_Excerpted text_:
* * *
Thursday 10 November 2016

Etymotic ER-4SR Studio Reference Earphone Review by mark2410

Etymotic ER-4SR Studio Reference Earphone Review by mark2410

Thanks to hifiheadphones for the loaner.




First Impressions:  Ahh now I had a tiny play with these back at Canjam London but no I have a pair in my hands.  Now from what I recall of the time the SR was as close to the normal ER4, P or S because let’s face it they are very, very similar, yeah yeah the additional impedance does make an improvement but not a vast one.  These then I thought of as, err just like the ER4 with a rebuild.  It’s a metal thing and it feels waaaaaaaaaaaaay nicer in the hand than the somewhat janky ER4 of old.  It sounded amazing but it wasn’t a looker.  These seem to be a much nicer looking variation. 

Opening the box you get a certificate of certification whatever, each pair having been channel matched and tested, with your pair’s individual measurements.  Fancy.  So the next thing I notice is that no more the giant plastic box, it’s a case thing. Oh! No it is the case, no seriously Ety, no little pouch thing anymore???  Also you serious, this is the case, what do you think I’m going on holiday or something and need a suitcase?  I mean the case seems really nice but its huge, seriously, the thing is massive.  Ety, shame on you, you should know better and this is just ridiculous.  Sigh, so if you buy a pair go buy a sensible case.



Now from past experiences my favourite tips are not the Ety tri-flange things.  Those are, err, apparently something you can get used to but no.  I long suggested the ER stood for ear rape with good reason.  Ety’s are very deep seated IEM’s and are more like brain implants than earphones.  Get either some small Comply’s or small Shure olives is my advice, skip all the supplied tips.

Olives on and in they go.  Good god you forget what these are like.  They isolate a frightening amount, just sooooooooooooooooooooooooooooo much its weird being so cut off completely from the outside world.  Nothing isolates like an Ety.  Then the music comes on.  Yeah these are just how I remembered them and just like the ER4.  There is a reason these are called Studio Reference, these things are the gold standard of IEM’s, they have been for the last, errr 20 soemthing years.  Acoustically I can’t say I notice anything different from the old ER4.  Though without an A/B session it’s almost impossible to notice much different between the ER4 and the much cheaper HF5.  These are exactly as you’d expect.  Stupidly accurate in every way imaginable, just so pristine sounding.



Source: FiiO E7/E9 combo, Hisoundaudio Studio V 3rd Anv., HiFiMAN HM-650, 1G Ipod Shuffle, Nexus 5 and Graham Slee Solo Ultra Linear.
* * *
_Available data_:
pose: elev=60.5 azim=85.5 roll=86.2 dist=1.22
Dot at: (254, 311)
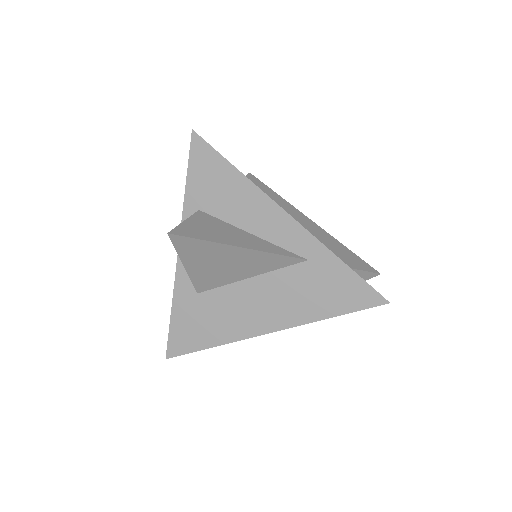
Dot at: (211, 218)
* * *
_Tasks and exercises_:
1) Which tips does the earphone review recommend instead of the supplied ones?
2) Continue the earphone review from where it stops.

_Answers to the exercises_:
1) Small Comply tips or small Shure olives.

2)
Lows:  These are the same lows that Ety have done since the dawn of time.  If you have heard an ER4 then you, for all intents have heard these.  These may be easier to drive than the old ER-4S so they can device dependent, sound fractionally different.  However the difference is tiny.  I mean how many people ever felt that the ER-4P was all that different in the lows form the ER-4S version?  The difference is miniscule to the point I cannot even say with absolute confidence that they are actually different in the bass or its brain placebo.  I think I can hear a difference but I’m not completely convinced I could in a blind test pick the SR from the S.  That is how similar these are.  Hell, in the lows how many noticed the difference between the ER-4P and the HF5?  In the treble, yeah you can but the bass…….. it is tiny.  So if you have an ER4 then don’t expect any change in the bass unless you are using the most weedy of courses which if your using and Ety, you probably aren’t.

Now the bass here is a paragon of near perfect neutrality.  You need to jam the things is so far that they must be earphones the Borg use.  If you do get them all the way in they are acoustically perfect.  You have to keep in mind you will only hear the bass, the rest of your body and ear get nothing so if you haven’t trained your brain to just listen to the bass, only with your ear drum you will find them very bass light.  This is news to no one.

So while the quantity will be an issue, what about the quality?  Duh, they are Ety’s.  If Ety say that can go down to 20 Hz then I have no doubt that they do.  The detail and articulation is of the absolute highest order.  It’s so clean and unencumbered, effortlessly fast but never feels hurried.  It is in quality terms, perfect.  Boringly so but no question it’s so exact and accurate.  Classical works especially sound magnificently detailed, you feel like you can pluck out every instrument in the orchestra and examine it in fine detail.  It’s just so precise an analytical tool.  Now that makes the music you listen to extremely exact and if you enjoy something it will sound excellent.  The thing is if you were really there you would not just hear the sounds, you would feel the sounds with your whole ear, your entire body and the real life orchestra with all that can move you in a way that is vastly more soul stirring.  These are a deadpan exact photograph of a beautiful vista, yes its technically perfect but it lacks that abstract depth.



Mids:  See above.  These are, as everyone expects fantastically accurate, detailed, good god are they detail monsters.  Vocals are so perfectly accurate, really, they really, really are……. but……. you don’t get that full feeling the real life version would give you.  You aren’t at some majestic live performance, just the artist and you.  You are in an acoustically treated quiet room, the artist and you.  It’s all the other junk, the variances in the room acoustics, the interactions, the interference and flaws that make something live more invigorating.  These are acoustic perfection for sure but, well they are so perfect, like a distilled and deionised glass of water.  As humans much of what makes something more real are the things that are wrong, the mistakes, the imperfections are what makes things feel more real.  The ER4’s don’t do that.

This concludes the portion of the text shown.